AIM OF THE EXERCISE:
Work out how many lines below contain "سلامت". Provide only the figure.

———

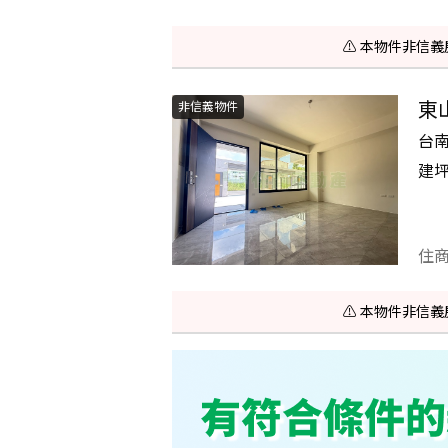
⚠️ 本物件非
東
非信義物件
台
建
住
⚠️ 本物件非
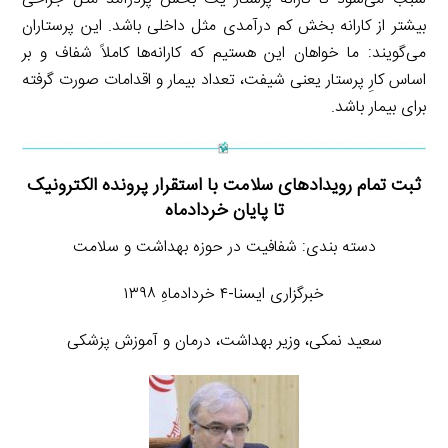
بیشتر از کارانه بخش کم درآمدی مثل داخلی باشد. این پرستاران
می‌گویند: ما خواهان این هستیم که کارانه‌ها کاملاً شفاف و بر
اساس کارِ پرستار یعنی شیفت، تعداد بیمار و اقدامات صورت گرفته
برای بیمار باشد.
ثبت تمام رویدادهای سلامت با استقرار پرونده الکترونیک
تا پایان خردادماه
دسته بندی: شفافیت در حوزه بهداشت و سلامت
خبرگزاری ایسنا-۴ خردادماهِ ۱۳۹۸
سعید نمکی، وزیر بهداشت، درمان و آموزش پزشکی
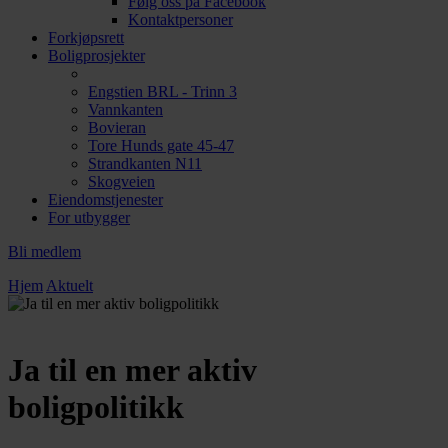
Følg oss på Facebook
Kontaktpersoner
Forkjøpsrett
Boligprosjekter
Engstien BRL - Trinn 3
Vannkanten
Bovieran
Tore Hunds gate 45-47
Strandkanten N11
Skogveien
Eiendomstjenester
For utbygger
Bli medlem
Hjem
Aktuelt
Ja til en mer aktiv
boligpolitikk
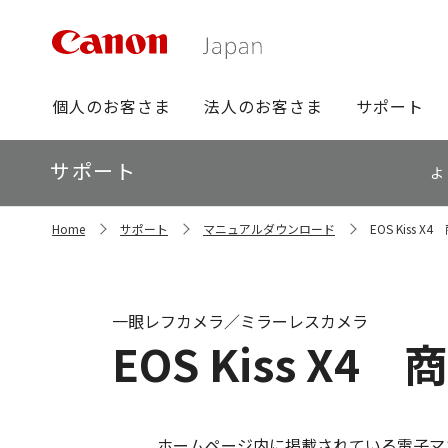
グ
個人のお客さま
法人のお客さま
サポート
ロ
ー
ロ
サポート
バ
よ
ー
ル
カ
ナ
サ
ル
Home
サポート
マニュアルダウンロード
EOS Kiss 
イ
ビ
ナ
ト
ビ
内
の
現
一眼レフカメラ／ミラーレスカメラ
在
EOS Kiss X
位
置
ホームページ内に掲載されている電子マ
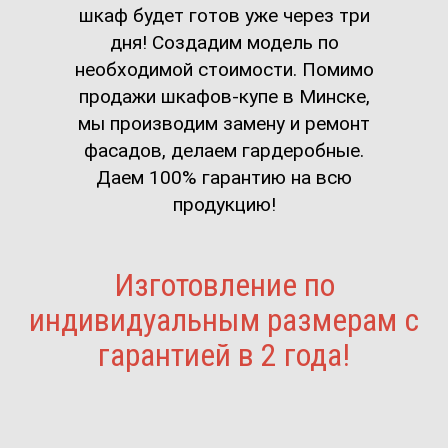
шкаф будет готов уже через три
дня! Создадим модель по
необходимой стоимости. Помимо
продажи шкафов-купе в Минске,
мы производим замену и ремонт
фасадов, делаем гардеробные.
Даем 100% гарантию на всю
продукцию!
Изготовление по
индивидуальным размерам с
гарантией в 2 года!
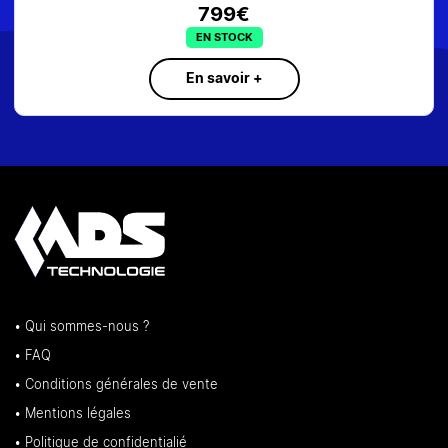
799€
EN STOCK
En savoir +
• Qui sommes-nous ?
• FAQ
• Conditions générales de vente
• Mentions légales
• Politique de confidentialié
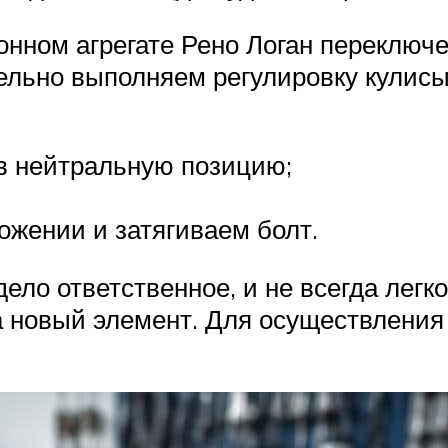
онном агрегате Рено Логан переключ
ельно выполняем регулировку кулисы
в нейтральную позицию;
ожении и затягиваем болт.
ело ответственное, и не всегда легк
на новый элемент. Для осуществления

———

SOLUTION FOR THIS TASK:
2